Editorial | Trump’s Singapore spectacle
The world is a little less tense and a step further back from the brink of catastrophe. Kim Jong-Un, the North Korea leader, in the wake of his summit with Donald Trump, isn't, at least for now, wagging a nervous finger over his nuclear buttons.
That is a good thing. But it oughtn't, as Mr Trump, the bloviating American president, characteristically been doing, to be oversold. For Chairman Kim still has his nuclear arsenal and there is nothing to suggest, despite the North Korean's leaders declared "firm and unwavering commitment to complete denuclearisation of the Korean Peninsula", that he will be rid of them anytime soon.
Indeed, no one knows, including the principals in the Singapore summit, perhaps, what the term denuclearisation means. Either party, up to now, has its own interpretation of the word.
In that event, if anyone has left Singapore a winner it is Chairman Kim and his sponsors, China, which, at least in the short term, has gained a significant geopolitical advantage. Except that Mr Trump, for whom a self-aggrandising show is what is important, can probably claim victory in the pomp, circumstance and historic nature of the summit, in the sense that there was never before a meeting between a North Korean leader and a sitting US president.
More substantively, though, Kim Jong-Un is not only the acknowledged leader for a nuclear-armed country, but now has legitimacy as a global player with whom the United States, through its president, negotiates face to face. He may, at some point, acquiesce to calls for some form of denuclearisation, but when and how no one knows.
In the meantime, China will have the advantage, at least over the medium term, of having a politically more stable partner on its border to provide a buffer against a perceived American client, as well as, possibly, given Mr Trump's undertaking to end annual "war games" with South Korea, of a neighbourhood without what it deems to be the provocative presence of US military power. It can, therefore, proceed to advance, without having to glance too much over its shoulders, its economic and other interests in East Asia
It is little wonder, therefore, that in the immediate aftermath of the summit, Beijing signalled that it was probably time to end United Nations sanctions on North Korea, for which China accounts to upwards of 80 per cent of its trade and, therefore, a crucial economic lifeline.

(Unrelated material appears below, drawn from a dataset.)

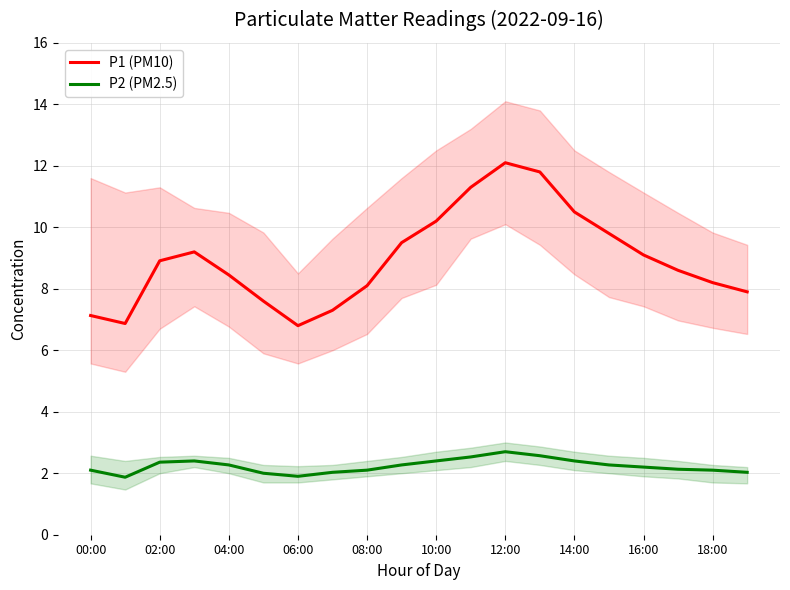

True or false: P1 (PM10) and P2 (PM2.5) intersect in this chart.

False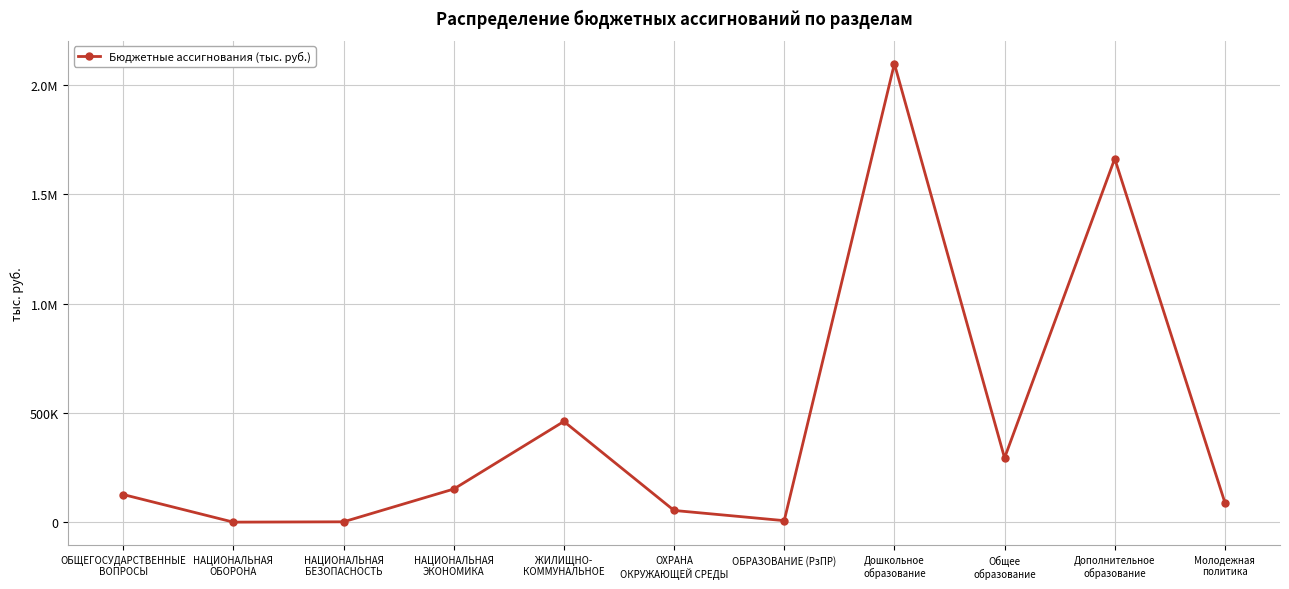

Reading right to left, list all the values displayed in this chart.

89250.0	1662412.7	293745.5	2096581.2	6925.8	53611.2	460643.1	151391.5	1620.5	137.5	126471.4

The insubstantial outcome, from the American perspective, of the Singapore summit is the result of two factors: an inverted approach to critical diplomacy; and, second, Mr Trump's manic efforts to outdo and dismantle things done by his predecessors, especially Barack Obama, America's first black president.
Mr Trump tore up Mr Obama's nuclear deal with Iran, under which Tehran dismantled its bomb-development programme, limited work in nuclear fission to anything that could proceed to bomb-making standard for at least 15-years, and committed to keep nuclear facilities open to inspection for at least 15 years. Something better than this deal would have had to be the basis for any agreement the Trump administration struck with North Korea.
That, up to now, isn't the case. Washington's initial insistence of complete, verifiable and irreversible denuclearisation was steadily walked back by Mike Pompeo, the secretary of state, and President Trump, for whom holding a summit was important. Normally, such meetings are preceded by negotiations between officials who clarify details for their bosses to formalise. This approach was turned on its head.
The upshot: President Trump and Chairman Kim agreed to negotiate.